BVE is a reliable, highly reproducible parameter for evaluating emptying function [9]. The significant changes in BVE from baseline to week 12 suggest that TAC-302 may be efficacious, especially in patients with a baseline PVR of ≥ 50 mL or ≥ 100 mL. In this study, PVR was not evaluated because it has been shown to depend on bladder volume prior to voiding [9].

Our non-clinical study showed that 4-week oral treatment of TAC-302 significantly improved detrusor underactivity in rats with bladder outlet obstruction (BOO) [10]. Since BOO induces denervation of the urinary bladder, it is assumed that TAC-302 improves detrusor underactivity by partially preventing bladder denervation. This may have led to beneficial clinical efficacy within 4 weeks.

Efficacy of TAC-302 for OAB symptoms was expected; however, this was not observed in the present study. The TAC-302 dose used may have been insufficient for evaluation of storage function parameters. Using a rat model of impaired urination due to bladder outlet obstruction, TAC-302 significantly decreased PVR and non-voiding contractions, and increased BVE. However, the TAC-302 dose that significantly decreased non-voiding contractions (e.g., effect on DO) was 10 times higher [4]. We think that the lack of a significant effect of TAC-302 on OAB symptoms may be explained by the fact that the lower dosage of TAC-302 was used in the present clinical study.

No adverse drug reactions were reported, indicating that TAC-302 can be safely administered for a period of 12 weeks.
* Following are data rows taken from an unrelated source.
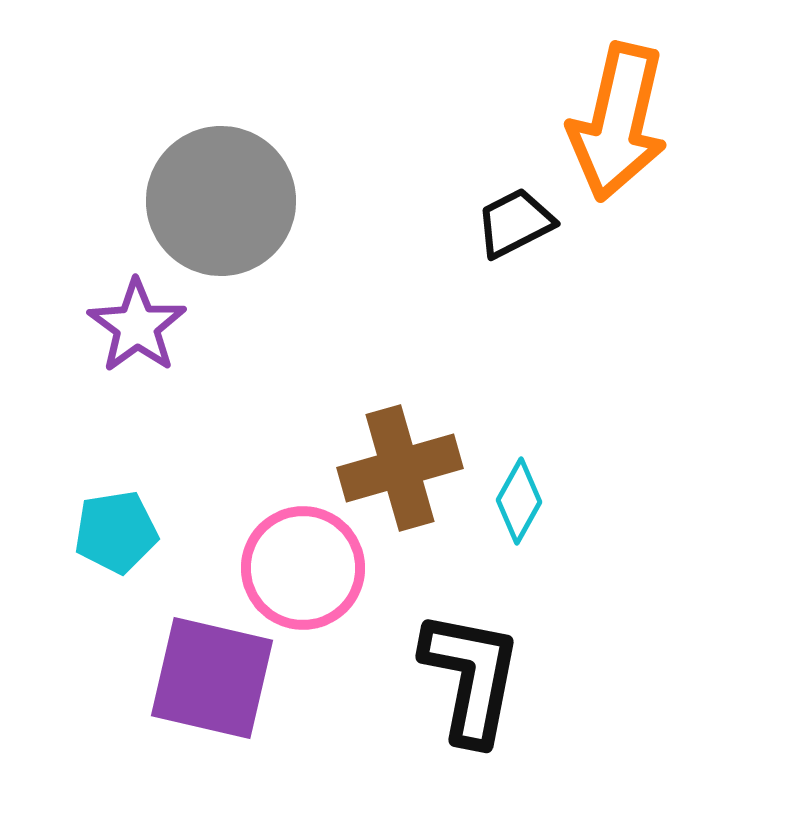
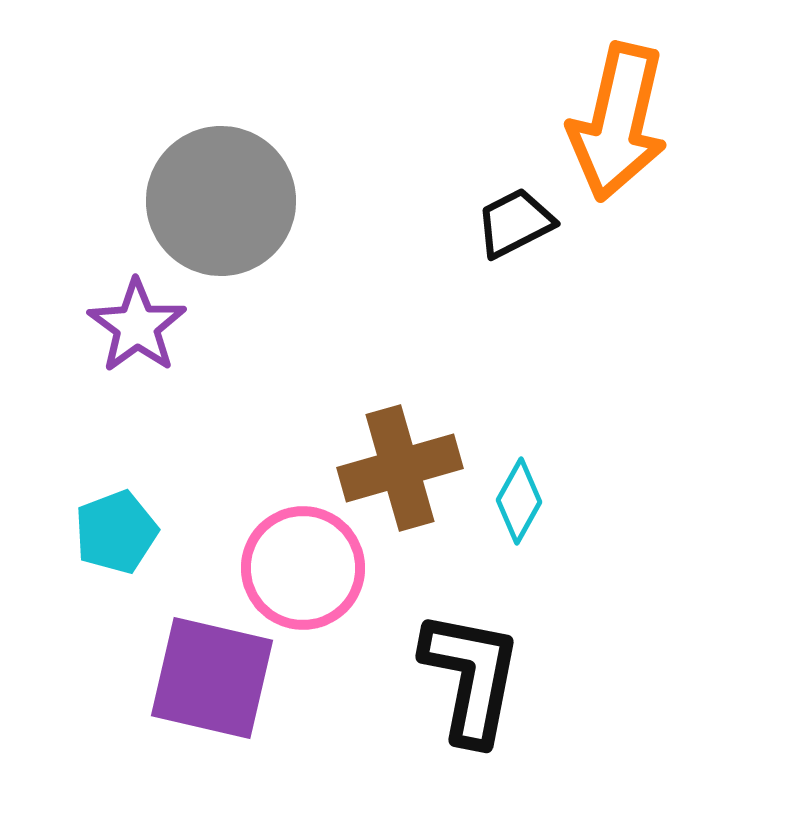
cyan pentagon: rotated 12 degrees counterclockwise
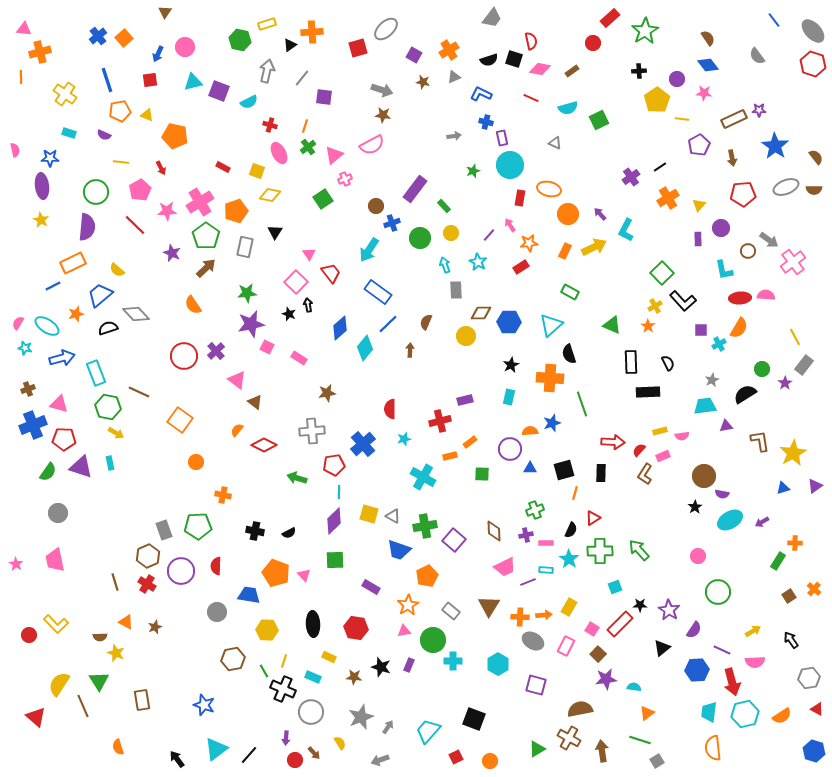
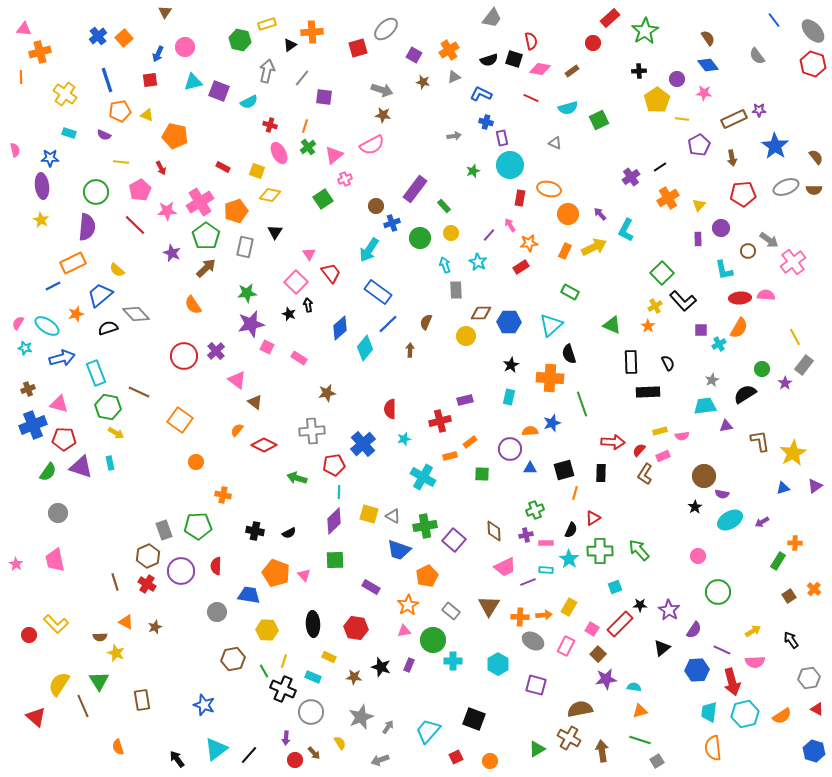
orange triangle at (647, 713): moved 7 px left, 2 px up; rotated 21 degrees clockwise
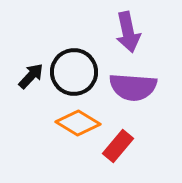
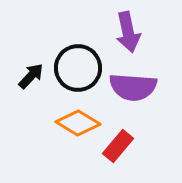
black circle: moved 4 px right, 4 px up
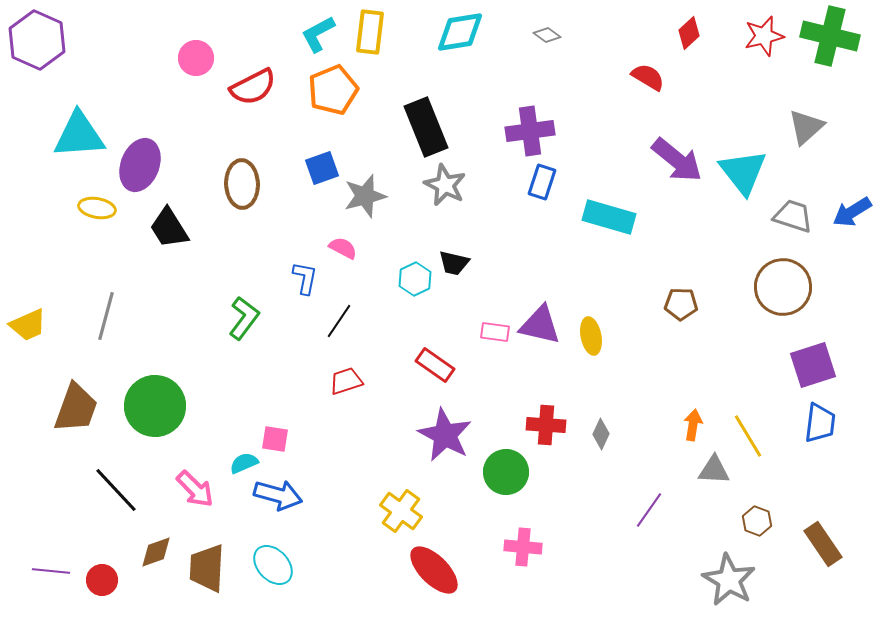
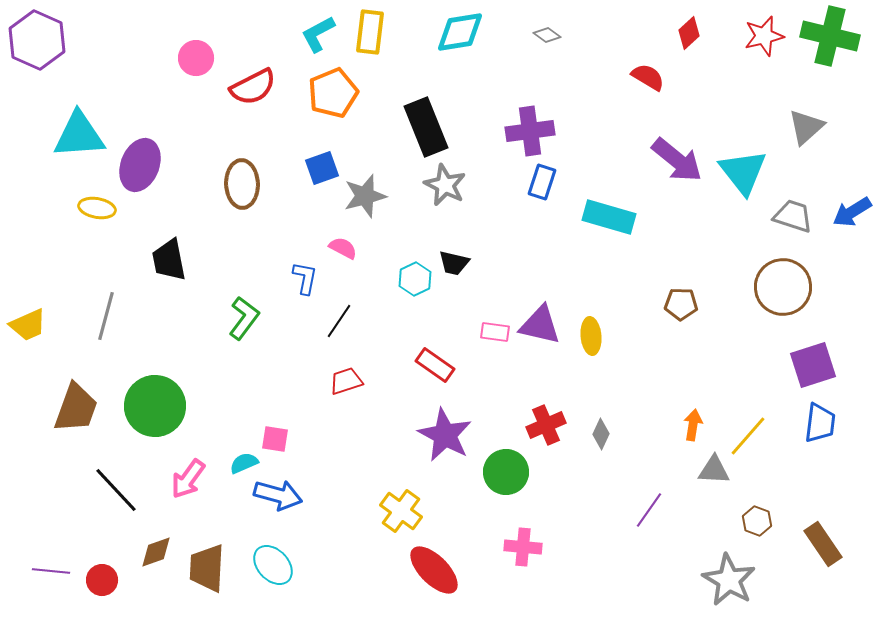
orange pentagon at (333, 90): moved 3 px down
black trapezoid at (169, 228): moved 32 px down; rotated 21 degrees clockwise
yellow ellipse at (591, 336): rotated 6 degrees clockwise
red cross at (546, 425): rotated 27 degrees counterclockwise
yellow line at (748, 436): rotated 72 degrees clockwise
pink arrow at (195, 489): moved 7 px left, 10 px up; rotated 81 degrees clockwise
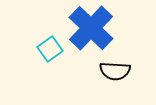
Given that the study evaluations included invasive PFS testing, which involved catheterization, it was possible for patients to experience related pain, hematuria, or urinary tract infections. Despite this, such AEs were not problematic.

While the present study suggests that TAC-302 may have a therapeutic effect on DU, the patient number was limited. The sample size was determined based on feasibility of evaluations rather than statistical analysis. Additionally, this study was conducted only in Japanese patients, limiting the generalizability of the findings. Further studies are required to elucidate the therapeutic effect of TAC-302.